Eine in Rechtsvorschriften festgelegte Bezeichnung im Sinne von § 4 Abs. 1 LMKV existiert für die in Rede stehenden Geflügelfleischprodukte der Klägerin ebenso wenig, wie eine nach allgemeiner Verkehrsauffassung übliche Bezeichnung im Sinne des § 4 Abs. 1 Nr. 1 LMKV (dazu unten 1.). Soweit es in den mithin zu prüfenden weiteren Bestimmungen des § 4 Abs. 1 Nr. 2 LMKV und des § 11 Abs. 1 Satz 1 und Satz 2 Nr. 1 LFGB auf eine maßgeblich nach der Verbrauchererwartung zu beurteilende Verkehrsauffassung ankommt, konnte das Verwaltungsgericht und kann der Senat eine eigene Beurteilung vornehmen, ohne zuvor ein gegebenenfalls auf einer Verbraucherumfrage beruhendes Sachverständigengutachten einholen zu müssen (2.). Der Senat ist der Ansicht, dass die von der Klägerin gewählten Bezeichnungen für ihre in Rede stehenden Erzeugnisse bei einer Auslegung nach der Verkehrsauffassung geeignet sind, bei den in Frage kommenden Verbrauchern eine falsche Vorstellung über die tatsächlichen Verhältnisse hervorzurufen und somit gegen das Irreführungsverbot verstoßen. Die im Produktionsprozess zerkleinerten und dann wieder zusammengefügten Fleischstücke dürfen nicht unter derselben Verkehrsbezeichnung wie das Rohmaterial "Hähnchenfilets" bzw. "Putenfilets" mit den verwendeten Zusätzen "Streifen, gebraten" bzw. "Brust, Natur" und ohne jeglichen Hinweis auf die produktionsbedingt erfolgende Zerkleinerung und anschließende Zusammenfügung in den Verkehr gebracht werden (3.). Eine Irreführung ist schließlich auch nicht deshalb ausgeschlossen, weil sich die Verkehrsauffassung dadurch verändert hätte, dass behördlicherseits die Verwendung der von der Klägerin gewählten Bezeichnung nicht effektiv unterbunden worden wäre (4.). Im Einzelnen:

23

1.

Ein Verstoß gegen das Irreführungsverbot ist nicht bereits deshalb ausgeschlossen, weil für die in Rede stehenden Erzeugnisse eine in Rechtsvorschriften festgelegte Bezeichnung oder die nach allgemeiner Verkehrsauffassung übliche Bezeichnung verwendet würde.

24

a)

Angezeigte Informationen:
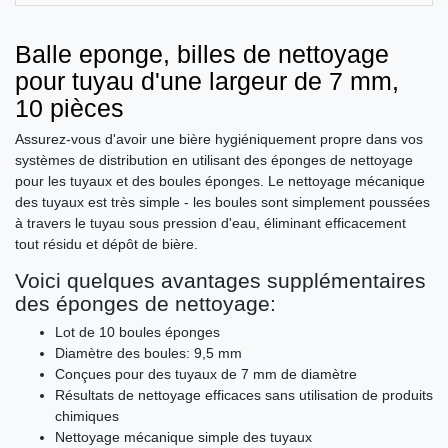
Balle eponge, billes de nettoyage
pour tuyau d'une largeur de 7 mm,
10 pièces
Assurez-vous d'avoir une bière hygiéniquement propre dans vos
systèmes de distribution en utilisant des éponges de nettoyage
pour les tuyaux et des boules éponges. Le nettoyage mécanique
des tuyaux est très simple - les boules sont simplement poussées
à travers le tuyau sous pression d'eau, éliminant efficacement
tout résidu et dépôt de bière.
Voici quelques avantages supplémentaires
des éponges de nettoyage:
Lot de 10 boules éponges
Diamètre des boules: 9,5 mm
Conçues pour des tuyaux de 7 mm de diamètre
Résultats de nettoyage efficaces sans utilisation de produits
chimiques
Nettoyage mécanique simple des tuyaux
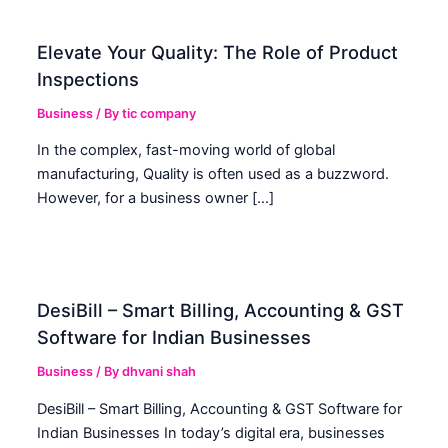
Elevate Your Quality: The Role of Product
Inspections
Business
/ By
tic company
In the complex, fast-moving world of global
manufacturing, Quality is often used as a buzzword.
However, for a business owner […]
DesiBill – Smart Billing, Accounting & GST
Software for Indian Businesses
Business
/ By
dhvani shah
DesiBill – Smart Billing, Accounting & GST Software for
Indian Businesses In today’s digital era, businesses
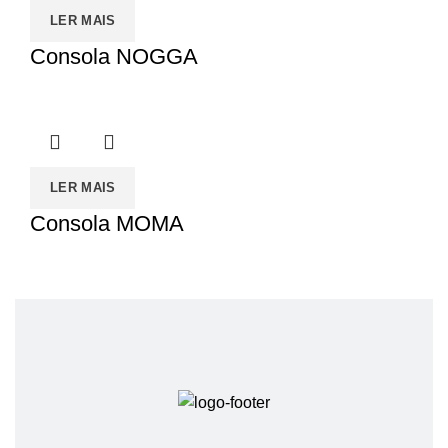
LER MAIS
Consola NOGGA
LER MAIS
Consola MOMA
* * *
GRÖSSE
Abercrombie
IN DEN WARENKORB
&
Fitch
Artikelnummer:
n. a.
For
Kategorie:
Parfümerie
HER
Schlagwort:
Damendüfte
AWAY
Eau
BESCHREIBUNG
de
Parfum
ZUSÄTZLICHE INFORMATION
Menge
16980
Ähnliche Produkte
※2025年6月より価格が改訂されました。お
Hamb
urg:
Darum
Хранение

Aufgabe A:
Zähle, in wie vielen Zeilen das Wort „Businesses“ vorkommt, und gib nur die Zahl an.
Aufgabe B:
Schreib den Auszug über die Bezeichnung von Geflügelfleischprodukten weiter, und zwar ab dem Punkt, an dem er endet.
Der Text und die Zeilen haben nichts miteinander zu tun.

Erwartete Antwort A:
2

Erwartete Antwort B:
Eine in einer Rechtsvorschrift festgelegte Bezeichnung im Sinne von § 4 Abs. 1 LMKV existiert für die in Rede stehenden Erzeugnisse der Klägerin nicht. Festgelegt sind Bezeichnungen nur dann, wenn ihre Verwendung bindend vorgeschrieben ist. Bezeichnungen, die zwar in Rechtsvorschriften aufgeführt sind, deren Verwendung jedoch nicht verbindlich bestimmt ist, erfüllen diese Voraussetzung nicht (vgl. Zipfel/Rathke, Lebensmittelrecht, Stand: November 2009, C 110, § 4 LMKV Rdnr. 6).

25

aa)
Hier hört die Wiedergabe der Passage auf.